Лампочки, лампочки, горящие и перегоревшие. А также свечи, восковые, пускающие языки пламени. Небо sine linea, синелиния. Определение пустоты: пустота. Я не нашел на ней украшений, даже намека на украшение (из записок психиатра). Чувство (вычеркнуто). Лапша, макароны. Почему-то в этом антураже вспоминаются строки из старых стихов про “рдяных сатиров и вакховых жриц”. И образы богов (numena) сквозь пламя вынес целы…
Почему я, черт побери, не пишу стихов? Почему извожу дни и ночи на эту беспросветную глупость — лапидарную прозу. Лущить рифмы — вот мой удел. Она обдала его холодом души. Она обделила его собой. Она обделалась… Почему раньше не додумался? Почему додумался только тогда, когда израсходовал все свои слова и не хочу пробавляться чужими? Книга стихов!.. Сейчас я разрыдаюсь…
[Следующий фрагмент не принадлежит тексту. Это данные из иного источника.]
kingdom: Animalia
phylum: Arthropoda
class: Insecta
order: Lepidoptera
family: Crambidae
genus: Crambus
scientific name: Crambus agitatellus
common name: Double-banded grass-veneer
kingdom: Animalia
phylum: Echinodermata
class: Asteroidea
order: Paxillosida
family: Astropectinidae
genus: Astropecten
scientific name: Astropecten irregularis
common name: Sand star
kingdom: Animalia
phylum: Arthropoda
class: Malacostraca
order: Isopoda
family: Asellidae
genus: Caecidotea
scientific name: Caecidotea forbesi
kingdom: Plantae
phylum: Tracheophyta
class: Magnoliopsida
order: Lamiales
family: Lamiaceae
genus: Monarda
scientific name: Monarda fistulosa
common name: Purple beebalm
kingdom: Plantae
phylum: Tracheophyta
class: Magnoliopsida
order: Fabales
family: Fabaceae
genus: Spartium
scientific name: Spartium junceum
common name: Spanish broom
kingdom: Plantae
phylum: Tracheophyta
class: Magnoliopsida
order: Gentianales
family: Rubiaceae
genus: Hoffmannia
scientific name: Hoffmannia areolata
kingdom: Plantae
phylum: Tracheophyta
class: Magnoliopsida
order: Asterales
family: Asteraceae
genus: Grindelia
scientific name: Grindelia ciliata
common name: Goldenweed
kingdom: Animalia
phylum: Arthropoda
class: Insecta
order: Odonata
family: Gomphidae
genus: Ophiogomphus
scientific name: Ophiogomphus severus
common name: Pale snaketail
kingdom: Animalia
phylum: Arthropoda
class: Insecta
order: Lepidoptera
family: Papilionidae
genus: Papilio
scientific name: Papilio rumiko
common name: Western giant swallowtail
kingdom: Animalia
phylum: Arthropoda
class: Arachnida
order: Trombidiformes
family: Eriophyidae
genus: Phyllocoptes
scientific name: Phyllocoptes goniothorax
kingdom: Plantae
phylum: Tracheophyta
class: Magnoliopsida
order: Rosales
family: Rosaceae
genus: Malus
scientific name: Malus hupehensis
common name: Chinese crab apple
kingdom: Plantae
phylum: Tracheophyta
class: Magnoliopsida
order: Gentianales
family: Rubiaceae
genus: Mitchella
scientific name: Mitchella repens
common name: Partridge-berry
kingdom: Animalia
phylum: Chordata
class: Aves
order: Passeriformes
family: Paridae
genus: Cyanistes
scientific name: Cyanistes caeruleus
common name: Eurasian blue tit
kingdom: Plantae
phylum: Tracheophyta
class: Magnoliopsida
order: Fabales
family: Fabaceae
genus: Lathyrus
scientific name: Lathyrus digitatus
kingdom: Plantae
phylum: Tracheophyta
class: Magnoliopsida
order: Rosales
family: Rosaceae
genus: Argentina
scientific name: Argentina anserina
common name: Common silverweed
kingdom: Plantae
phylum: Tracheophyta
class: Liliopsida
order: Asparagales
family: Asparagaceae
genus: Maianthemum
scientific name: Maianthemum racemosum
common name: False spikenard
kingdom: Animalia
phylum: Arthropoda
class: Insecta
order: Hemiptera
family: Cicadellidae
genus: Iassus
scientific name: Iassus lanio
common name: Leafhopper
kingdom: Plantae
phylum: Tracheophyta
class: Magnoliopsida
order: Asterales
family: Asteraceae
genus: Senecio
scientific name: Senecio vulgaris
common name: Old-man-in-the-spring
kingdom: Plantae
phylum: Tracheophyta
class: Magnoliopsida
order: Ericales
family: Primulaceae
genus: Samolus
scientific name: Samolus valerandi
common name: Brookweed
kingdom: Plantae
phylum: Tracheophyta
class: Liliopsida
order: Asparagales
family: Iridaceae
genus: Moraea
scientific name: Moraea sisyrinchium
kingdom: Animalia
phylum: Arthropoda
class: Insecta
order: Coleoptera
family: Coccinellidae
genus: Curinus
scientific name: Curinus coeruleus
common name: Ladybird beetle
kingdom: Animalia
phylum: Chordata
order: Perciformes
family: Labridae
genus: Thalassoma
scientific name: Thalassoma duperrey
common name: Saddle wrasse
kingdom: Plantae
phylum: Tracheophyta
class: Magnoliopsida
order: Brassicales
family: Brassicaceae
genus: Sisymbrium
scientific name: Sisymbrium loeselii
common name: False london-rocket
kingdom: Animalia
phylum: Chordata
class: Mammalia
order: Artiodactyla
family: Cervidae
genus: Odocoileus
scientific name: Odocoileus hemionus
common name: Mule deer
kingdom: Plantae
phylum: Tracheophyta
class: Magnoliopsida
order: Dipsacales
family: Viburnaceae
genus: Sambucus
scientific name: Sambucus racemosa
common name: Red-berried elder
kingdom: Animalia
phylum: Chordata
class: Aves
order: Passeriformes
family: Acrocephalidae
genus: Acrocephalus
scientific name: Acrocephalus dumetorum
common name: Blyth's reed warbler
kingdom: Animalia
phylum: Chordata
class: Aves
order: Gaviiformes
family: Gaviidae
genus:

Почему, подумал он вскользь, точно провел рукой по наэлектризованному шелку, должен я кому-то доказывать, что существую? Доказывать, что без меня ничего этого — он посмотрел по сторонам — не было бы: ни моря, ни истории, ни книг, ни богов? Стало грустно, как всегда перед тем, как исчезает ценная, бесценная, абсолютно ненужная мысль.
И тут же опять навязанные памятью пустые комнаты, пыль, рулоны обоев, запах краски, стремянка, как немая свидетельница. На другом конце подзорной трубы.
За ржавой сеткой теннисный корт, поросший травой. Скамейка, поделенная между солнцем и акацией. Извилистые аллеи. Бетонные корпуса санатория невзрачно пугают невзрачного прохожего с высшим образованием, придерживающего шляпу. Я ли он? Он ли я? За каждым выбитым окном мерещится лицо.
Она прячется где-то в ветвях, вплетаясь в листву, гамадриада. Колено уже нашел, а вот и глубокая ляжка, прилипчивые губы, бездонно изворотливое ухо, душистые космы. Никогда не воображай, что ты крепость, что ты неприступен. Сентиментальный мотив будет кстати. Любит, не любит. Щипковый инструмент. Моя безголосая. Не мог похвастаться близостью.
Хромов вышел одновременно с трех сторон на асфальтовую площадку, к которой сходились три дорожки. Рисунок мелом и кирпичом. Детская рука. Поганые знаки, кратные трем. Плоская на плоском. Всем сестрам по серьгам. От раны до руины путь недолог. Попрание.
Постой-ка…
Хромов достал из кармана тетрадный листок, унесенный из кабинета Успенского. Сравнил рисунок на листке и рисунок на асфальте. Один к одному.
В тот же миг листок выпорхнул у него из рук.
“Отдай!” — завопил Хромов.
Маленькая девочка, выхватившая листок, смеясь, побежала от него. Хромов бросился за ней, но не успел. Девочка скомкала листок и сунула в рот, быстро крутя щеками.
“Съела!” — засмеялась она.
Упитанный ангелочек, золотые кудри, голубое платьице, накрашенные алым лаком коготки.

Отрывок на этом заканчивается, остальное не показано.